Além disso, no caso de pacientes com IMC superior a 60 kg/m², os hospitais precisarão ter capacidade física (camas, macas, mesa cirúrgica, cadeira de rodas e outros equipamentos) e equipe multidisciplinar preparados para atender esses casos.

A resolução também traz mudanças nas técnicas de bariátrica indicadas. Agora, o Conselho passa a recomendar, em primeiro plano, a Bypass gástrico em Y de Roux e a gastrectomia vertical (sleeve gástrico).

“Essas cirurgias são atualmente as operações com maior embasamento científico na literatura mundial, sendo altamente recomendadas na maioria absoluta das situações clínicas devido à segurança e eficácia, comprovadas e reconhecidas amplamente em estudos com acompanhamento dos pacientes em longo prazo”, diz o texto.

Outras técnicas são consideradas alternativas e com indicação primordial para procedimentos revisionais: duodenal switch com gastrectomia vertical, bypass gástrico com anastomose única, gastrectomia vertical com anastomose duodeno-ileal e gastrectomia vertical com bipartição do trânsito intestinal.

De acordo com o relator da norma, “apesar de essas cirurgias não possuírem uma evidência científica robusta, têm sido realizadas e são reconhecidas pelo CFM” e podem ser adotadas em procedimentos de revisão. Para isso, o paciente deve estar ciente de que “essas cirurgias não são as que oferecem maior eficácia e segurança quando realizadas como procedimentos primários”, diz a resolução.

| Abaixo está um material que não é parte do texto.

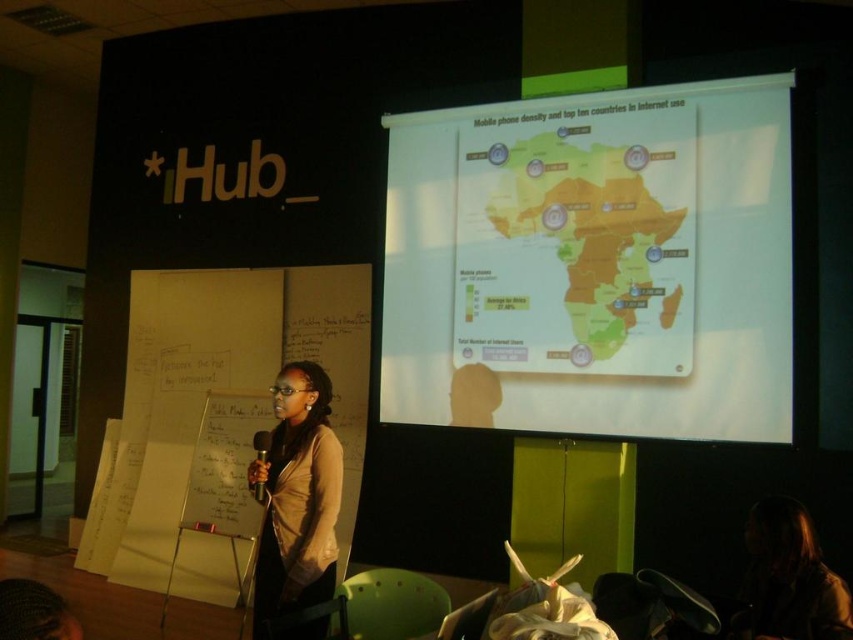
You are attending a presentation and notice the presenter wearing a matte beige sweater at center and holding a metallic silver microphone at center. Which object is taller when viewed from the audience perspective?

The matte beige sweater at center is taller than the metallic silver microphone at center.

Based on the photo, in the conference room scene, where exactly is the matte plastic map at center located in terms of coordinates?

The matte plastic map at center is located at coordinates point (595, 262).

You are an attendee in the conference room who wants to move from your seat to the front. You need to pass between the matte plastic map at center and the metallic silver microphone at center. If your backpack is 0.5 meters wide, will there be enough space to walk through without touching either object?

The distance between the matte plastic map at center and the metallic silver microphone at center is 1.94 meters. Subtracting the backpack width of 0.5 meters, there would still be 1.44 meters of space remaining. This is more than sufficient to pass through without touching either object.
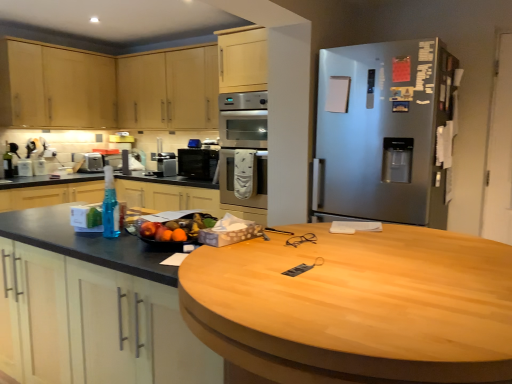
Question: Is shiny plastic bowl of mixed fruits at center with green glass bottle at left, marked as the 2th bottle in a right-to-left arrangement?

Choices:
 (A) yes
 (B) no

Answer: (B)

Question: Is shiny plastic bowl of mixed fruits at center far from green glass bottle at left, marked as the 2th bottle in a right-to-left arrangement?

Choices:
 (A) no
 (B) yes

Answer: (B)

Question: From the image's perspective, is shiny plastic bowl of mixed fruits at center located above green glass bottle at left, arranged as the 2th bottle when ordered from the bottom?

Choices:
 (A) yes
 (B) no

Answer: (B)

Question: Can you confirm if shiny plastic bowl of mixed fruits at center is taller than green glass bottle at left, the second bottle viewed from the front?

Choices:
 (A) yes
 (B) no

Answer: (B)

Question: From a real-world perspective, is shiny plastic bowl of mixed fruits at center physically below green glass bottle at left, the first bottle from the left?

Choices:
 (A) yes
 (B) no

Answer: (A)

Question: Is shiny plastic bowl of mixed fruits at center outside of green glass bottle at left, the first bottle from the left?

Choices:
 (A) yes
 (B) no

Answer: (A)

Question: From a real-world perspective, is satin black coffee maker at center, marked as the 2th appliance in a left-to-right arrangement, located higher than satin silver toaster at left, the first appliance from the back?

Choices:
 (A) yes
 (B) no

Answer: (A)

Question: Is satin silver toaster at left, positioned as the 2th appliance in front-to-back order, completely or partially inside satin black coffee maker at center, acting as the first appliance starting from the front?

Choices:
 (A) no
 (B) yes

Answer: (A)

Question: From the image's perspective, would you say satin black coffee maker at center, acting as the 2th appliance starting from the back, is shown under satin silver toaster at left, the first appliance from the back?

Choices:
 (A) no
 (B) yes

Answer: (B)

Question: Is satin black coffee maker at center, acting as the first appliance starting from the right, oriented towards satin silver toaster at left, positioned as the 2th appliance in front-to-back order?

Choices:
 (A) no
 (B) yes

Answer: (A)

Question: Considering the relative positions of satin black coffee maker at center, acting as the first appliance starting from the right, and satin silver toaster at left, positioned as the second appliance in right-to-left order, in the image provided, is satin black coffee maker at center, acting as the first appliance starting from the right, to the left of satin silver toaster at left, positioned as the second appliance in right-to-left order, from the viewer's perspective?

Choices:
 (A) no
 (B) yes

Answer: (A)

Question: Is satin silver toaster at left, the first appliance from the back, at the back of satin black coffee maker at center, marked as the 2th appliance in a left-to-right arrangement?

Choices:
 (A) yes
 (B) no

Answer: (B)

Question: Would you say satin silver toaster at left, positioned as the 2th appliance in front-to-back order, is part of matte black countertop at left's contents?

Choices:
 (A) yes
 (B) no

Answer: (B)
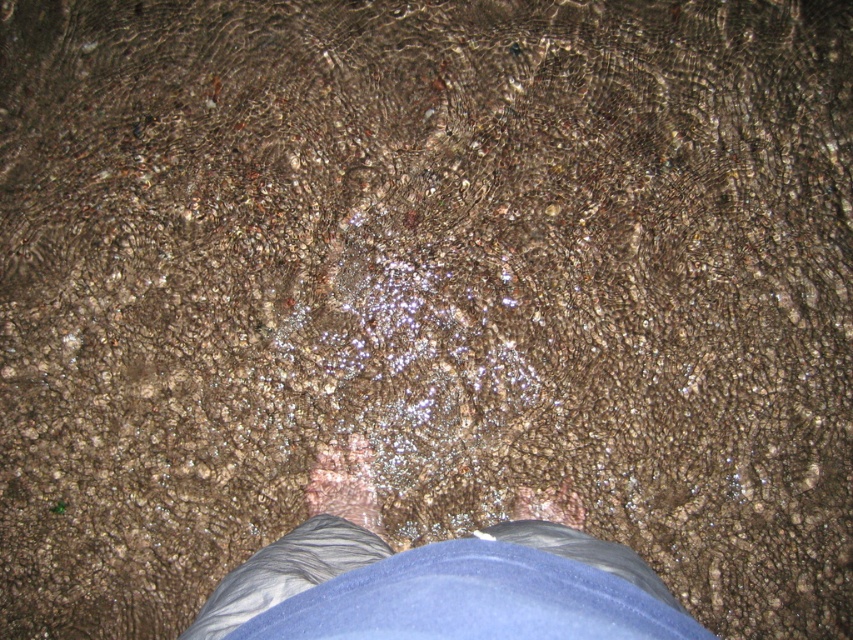
Is gray fabric pants at center shorter than matte skin foot at center?

Incorrect, gray fabric pants at center's height does not fall short of matte skin foot at center's.

You are a GUI agent. You are given a task and a screenshot of the screen. Output one action in this format:
    pyautogui.click(x=<x>, y=<y>)
    Task: Click on the gray fabric pants at center
    This screenshot has width=853, height=640.
    Given the screenshot: What is the action you would take?
    pyautogui.click(x=433, y=579)

Find the location of a particular element. gray fabric pants at center is located at coordinates (433, 579).

Who is shorter, matte skin foot at center or matte brown skin at center?

With less height is matte brown skin at center.

Find the location of `matte skin foot at center`. matte skin foot at center is located at coordinates (344, 483).

Where is `matte skin foot at center`? The width and height of the screenshot is (853, 640). matte skin foot at center is located at coordinates (344, 483).

Is gray fabric pants at center wider than matte brown skin at center?

Yes, gray fabric pants at center is wider than matte brown skin at center.

Does point (581, 588) come farther from viewer compared to point (518, 486)?

No.

Is point (368, 454) closer to camera compared to point (537, 513)?

No, (368, 454) is further to viewer.

Locate an element on the screen. This screenshot has width=853, height=640. gray fabric pants at center is located at coordinates (433, 579).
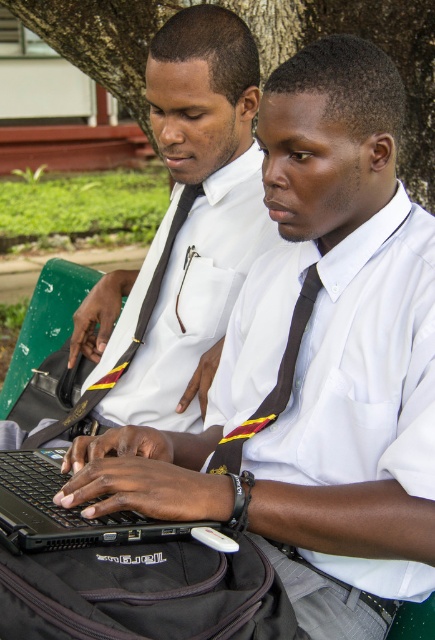
Question: Which point appears farthest from the camera in this image?

Choices:
 (A) (167, 394)
 (B) (56, 426)
 (C) (34, 509)

Answer: (B)

Question: Which object is the farthest from the black satin tie at center?

Choices:
 (A) black matte laptop at center
 (B) matte black laptop at center
 (C) green leafy tree at upper center

Answer: (C)

Question: Can you confirm if black matte laptop at center is smaller than black satin tie at center?

Choices:
 (A) no
 (B) yes

Answer: (A)

Question: Can you confirm if green leafy tree at upper center is bigger than black matte laptop at center?

Choices:
 (A) no
 (B) yes

Answer: (B)

Question: Considering the real-world distances, which object is farthest from the black satin tie at left?

Choices:
 (A) black matte laptop at center
 (B) black satin tie at center
 (C) matte black laptop at center

Answer: (A)

Question: Is black matte laptop at center in front of black satin tie at left?

Choices:
 (A) yes
 (B) no

Answer: (A)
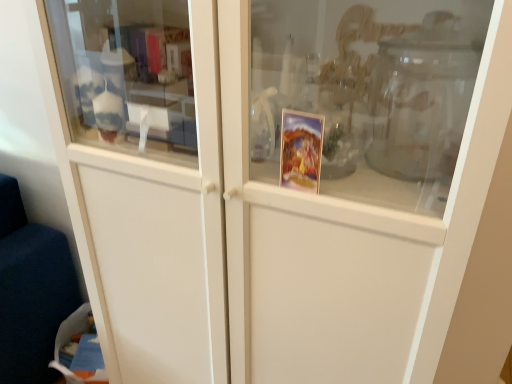
The height and width of the screenshot is (384, 512). I want to click on white cardboard box at lower left, so click(69, 338).

This screenshot has height=384, width=512. Describe the element at coordinates (69, 338) in the screenshot. I see `white cardboard box at lower left` at that location.

In order to click on white cardboard box at lower left in this screenshot , I will do `click(69, 338)`.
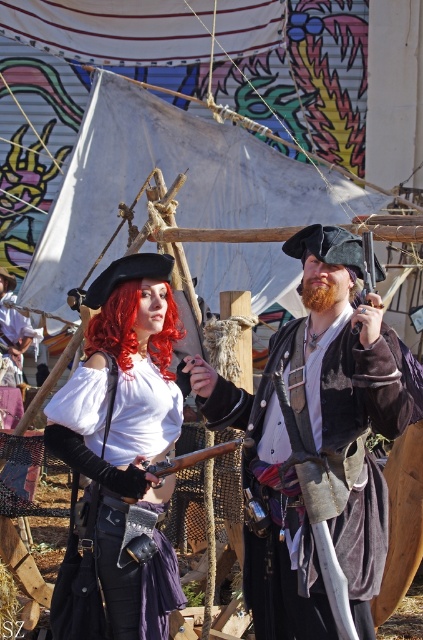
You are a pirate judge at a costume contest. You need to determine which sword is placed lower between the brown leather sword at center and the wooden sword at center. Which one is lower?

The brown leather sword at center is located below the wooden sword at center, so the brown leather sword at center is lower.

You are standing in the historical event setting and want to reach the point marked at coordinates (180, 470). If you can walk 100 feet per minute, how many minutes will it take you to reach that point?

The point at (180, 470) is 110.90 feet away from the viewer. At a walking speed of 100 feet per minute, it would take approximately 1.11 minutes to reach the point.

You are a photographer trying to capture a closeup shot of the pirate with the red beard. You have two points marked in the image to focus on. The first point is at coordinates point (364, 308) and the second point is at coordinates point (367, 266). Which of these two points should you focus on to get the best closeup of the pirate with the red beard?

Point (364, 308) is closer to the viewer than point (367, 266). Therefore, focusing on point (364, 308) will provide a better closeup of the pirate with the red beard since it is nearer to the viewer.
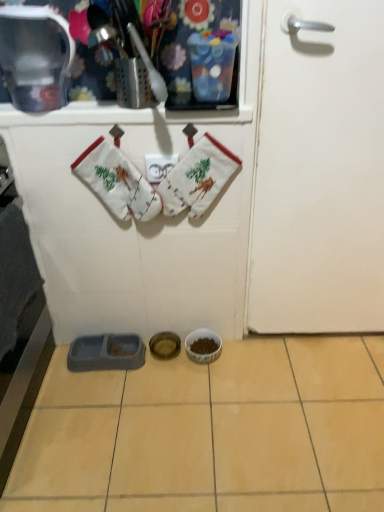
Question: From the image's perspective, is metallic silver container at upper left above white matte door at right?

Choices:
 (A) yes
 (B) no

Answer: (A)

Question: From the image's perspective, does metallic silver container at upper left appear lower than white matte door at right?

Choices:
 (A) no
 (B) yes

Answer: (A)

Question: Is metallic silver container at upper left surrounding white matte door at right?

Choices:
 (A) no
 (B) yes

Answer: (A)

Question: From a real-world perspective, is metallic silver container at upper left on top of white matte door at right?

Choices:
 (A) no
 (B) yes

Answer: (B)

Question: From a real-world perspective, is metallic silver container at upper left positioned under white matte door at right based on gravity?

Choices:
 (A) no
 (B) yes

Answer: (A)

Question: Considering the relative sizes of metallic silver container at upper left and white matte door at right in the image provided, is metallic silver container at upper left bigger than white matte door at right?

Choices:
 (A) no
 (B) yes

Answer: (A)

Question: Is white cotton oven mitts at upper center, positioned as the first baby clothe in left-to-right order, shorter than yellow ceramic tile at center?

Choices:
 (A) yes
 (B) no

Answer: (B)

Question: Is white cotton oven mitts at upper center, positioned as the first baby clothe in left-to-right order, facing away from yellow ceramic tile at center?

Choices:
 (A) yes
 (B) no

Answer: (B)

Question: Is white cotton oven mitts at upper center, marked as the second baby clothe in a right-to-left arrangement, completely or partially outside of yellow ceramic tile at center?

Choices:
 (A) no
 (B) yes

Answer: (B)

Question: From the image's perspective, is white cotton oven mitts at upper center, marked as the second baby clothe in a right-to-left arrangement, on top of yellow ceramic tile at center?

Choices:
 (A) yes
 (B) no

Answer: (A)

Question: Does white cotton oven mitts at upper center, positioned as the first baby clothe in left-to-right order, appear on the left side of yellow ceramic tile at center?

Choices:
 (A) yes
 (B) no

Answer: (A)

Question: Considering the relative positions of white cotton oven mitts at upper center, marked as the second baby clothe in a right-to-left arrangement, and yellow ceramic tile at center in the image provided, is white cotton oven mitts at upper center, marked as the second baby clothe in a right-to-left arrangement, in front of yellow ceramic tile at center?

Choices:
 (A) no
 (B) yes

Answer: (A)

Question: From the image's perspective, is white cotton oven mitts at upper center, positioned as the first baby clothe in left-to-right order, on top of metallic silver container at upper left?

Choices:
 (A) yes
 (B) no

Answer: (B)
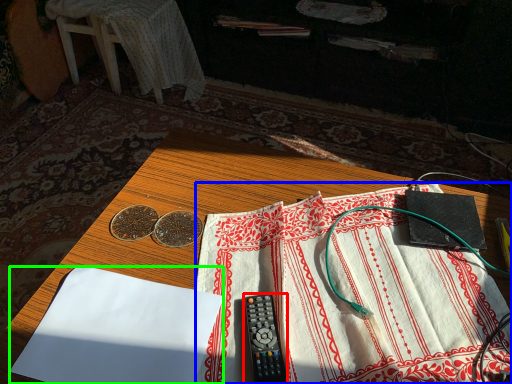
Question: Which object is positioned closest to stationery (highlighted by a red box)? Select from sheet (highlighted by a blue box) and sheet (highlighted by a green box).

Choices:
 (A) sheet
 (B) sheet

Answer: (A)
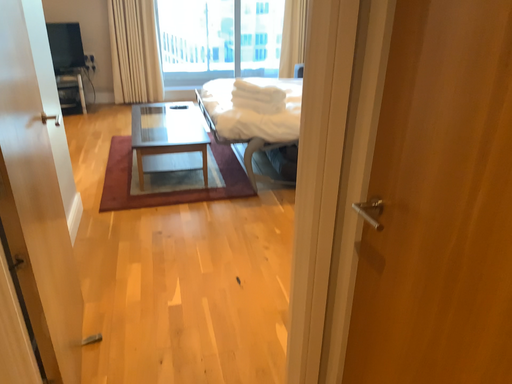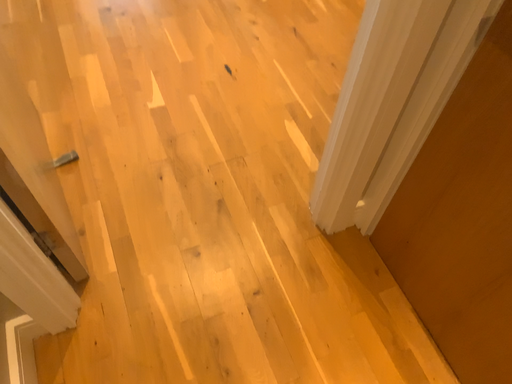
Question: How did the camera likely rotate when shooting the video?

O texto também estabelece que a banda gástrica ajustável e a cirurgia de scopinaro, antes permitidas, deixam de ser autorizadas no país devido a “resultados insatisfatórios” e “percentual proibitivo de complicações graves pós-operatórias”. “Os pacientes já submetidos a tais procedimentos devem ser acolhidos e acompanhados clinicamente, conforme protocolo da equipe médica”, orienta o Conselho.

A norma fala ainda sobre os procedimentos endoscópicos, reconhecendo o balão intragástrico e a gastroplastia endoscópica como técnicas que podem ser indicadas. No caso do balão, pode ser indicado somente a pacientes com restrição aos procedimentos cirúrgicos ou como preparo pré-operatório para a cirurgia bariátrica.

Já a gastroplastia endoscópica Tamura, relator da resolução, destaca que é uma opção que pode ser associada ao tratamento medicamentoso, sendo “uma boa alternativa para otimização dos resultados”.

Números de bariátrica e obesidade no Brasil

Segundo um levantamento da SBCBM, o Brasil realizou 291.731 mil cirurgias bariátricas entre 2020 e 2024, 31.351 delas por meio do Sistema Único de Saúde (SUS). Canavarros, presidente da entidade, destaca que, se avaliado o número de brasileiros com indicação ao tratamento, o total de procedimentos “não representa 1% dos pacientes”.

Além disso, de acordo com a sociedade, somente 98 serviços dos 7,7 mil hospitais espalhados pelo Brasil realizam a cirurgia. Em quatro estados brasileiros, Amazonas, Rondônia, Roraima e Amapá, não há locais habilitados para o procedimento no SUS.

A entidade médica aponta ainda que dados do Sistema de Vigilância Alimentar e Nutricional (Sisvan), do Ministério da Saúde, revelam uma prevalência de 34,7% de obesidade na população brasileira em 2024 – 21,3%, cerca de 5,4 milhões de pessoas, com IMC a partir de 30 kg/m², que poderão se beneficiar das novas regras.

Segundo a Pesquisa Vigitel mais recente, de 2023, realizada também pela pasta da Saúde, a proporção sobe para 61,4% da população adulta considerando o sobrepeso (IMC igual ou acima de 25 kg/m²).

O problema, que é mundial, deve se agravar nos próximos anos. Um estudo publicado na revista científica The Lancet estimou que mais da metade da população adulta global (3,8 bilhões) e um terço de todas as crianças e adolescentes (746 milhões) viverão com sobrepeso ou obesidade até 2050.